I am not a professional photographer.
I am not a designer of any stripe.
I don’t know nothin’ ’bout magazine layouts or art direction or any of that fancy stuff. I just know what I like. And what I don’t like.
And I don’t like the new Conference Report issue of the Ensign.
It’s all in color. When I opened it the first page I saw was the centerfold–, I mean, the portrait page where all the General Authorities are. I showed it to my wife: “Lynne, check this out; the Brethren are in color now.” Then, as I started flipping through the other pages, I noticed that ALL the photos were in color. All of them. “No, no, no,” I said. “This isn’t right.”
Something I’ve always looked forward to with the conference issues–besides the talks of course–are the photos inside. While I’m not a professional photographer, I do fancy myself something of a hobbiest. I think I know a good shot when I see one. I know a little something about framing. I know that black & white (or sepia) is about texture, tone and mood; color is about…well, color and light. (See? Not a professional.) And I am a big fan of all those sepia toned photos–most of which, admittedly, are more journalistic than they are artistic–that cast a somber spell over the proceedings within the magazine. Not melancholic at all, but stark sometimes and…solitary, without a sense of loneliness. There was art in some of those photos; some kind of meaning beyond the content. Sometimes it was more than just a person sitting in a contemplative attitude, it was a person in the lower left corner of the mise-en-scene with her chin in there hand and a wide expanse of light and shadow before her. These photos helped me connect to the talks–to the messages contained in them.

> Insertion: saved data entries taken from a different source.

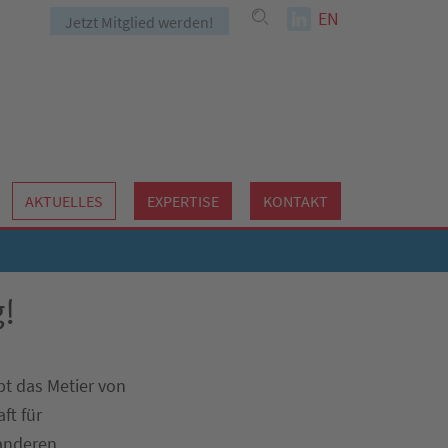
EN
Jetzt Mitglied werden!
AKTUELLES
EXPERTISE
KONTAKT
g!
bt das Metier von
ft für
 anderen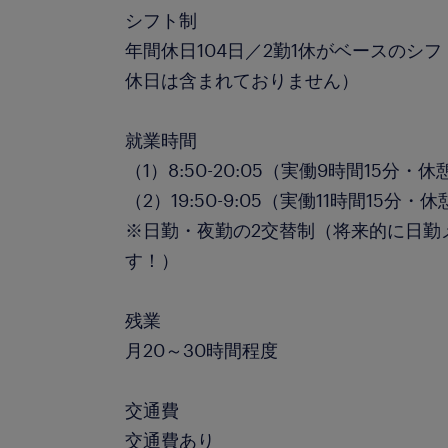
シフト制
年間休日104日／2勤1休がベースのシ
休日は含まれておりません）
就業時間
（1）8:50-20:05（実働9時間15分・休
（2）19:50-9:05（実働11時間15分・休
※日勤・夜勤の2交替制（将来的に日勤
す！）
残業
月20～30時間程度
交通費
交通費あり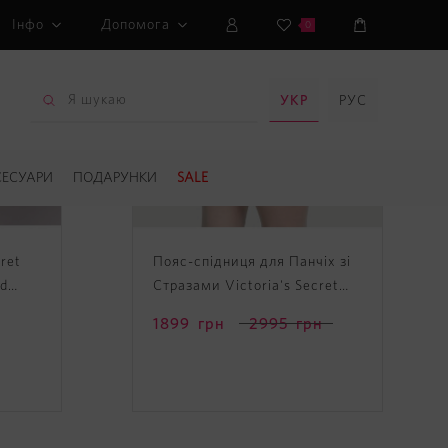
Інфо
Допомога
0
УКР
РУС
СЕСУАРИ
ПОДАРУНКИ
SALE
cret
Пояс-спідниця для Панчіх зі
ed
Стразами Victoria's Secret
Teddy
Very Sexy Shine Lace Skirt
1899
грн
2995
грн
with Garters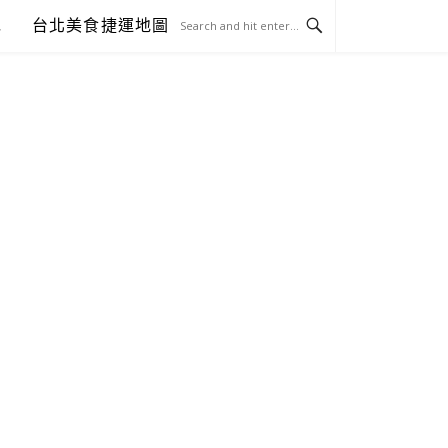
包
台北美食捷運地圖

In this latest conference report all I could find were nice little color photos of the nice people who came to conference to enjoy the talks and the nice scenery. None of it required much consideration beyond acknowledgement of what was captured within the frame. Reportage.
Maybe I’m just being a snobbish amateur, but I liked the art.
Just sayin’.
I felt exactly the same way when I looked through the issue. The color, while nice, just felt wrong.
Where did all the comments go that used to be here? There were 5, now there’s only 1. Did we say something wrong?
We don’t know what happened to them–unless they were somehow hacked by spam commenters and removed when we removed the spam comments.
We’re really sorry for that, if that’s what happened.
We’re considering changing to moderated comments, so no spam comments get posted at all, but we’re not sure if that is a better idea or not.
Feedback?
More cause for concern: the spam comments that we’ve been deleting were comments on posts that are several days, if not weeks, old. Deleting spam comments made on archived posts should not cause comments on new posts to be deleted. So we appear to have two problems going on.
Just saying.
We’re not deleting your comments, and we don’t know yet why they are disappearing.